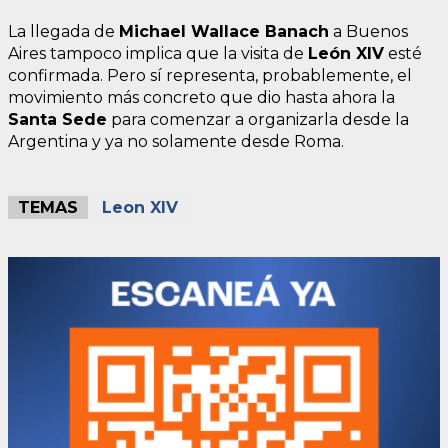
La llegada de
Michael Wallace Banach
a Buenos
Aires tampoco implica que la visita de
León XIV
esté
confirmada. Pero sí representa, probablemente, el
movimiento más concreto que dio hasta ahora la
Santa Sede
para comenzar a organizarla desde la
Argentina y ya no solamente desde Roma.
TEMAS
Leon XIV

====

WHAT TO DO> Leaving out every picture, repeat the records above exactly as they stand.

RESPONSE AREA>
La llegada de
Michael Wallace Banach
a Buenos
Aires tampoco implica que la visita de
León XIV
esté
confirmada. Pero sí representa, probablemente, el
movimiento más concreto que dio hasta ahora la
Santa Sede
para comenzar a organizarla desde la
Argentina y ya no solamente desde Roma.
TEMAS
Leon XIV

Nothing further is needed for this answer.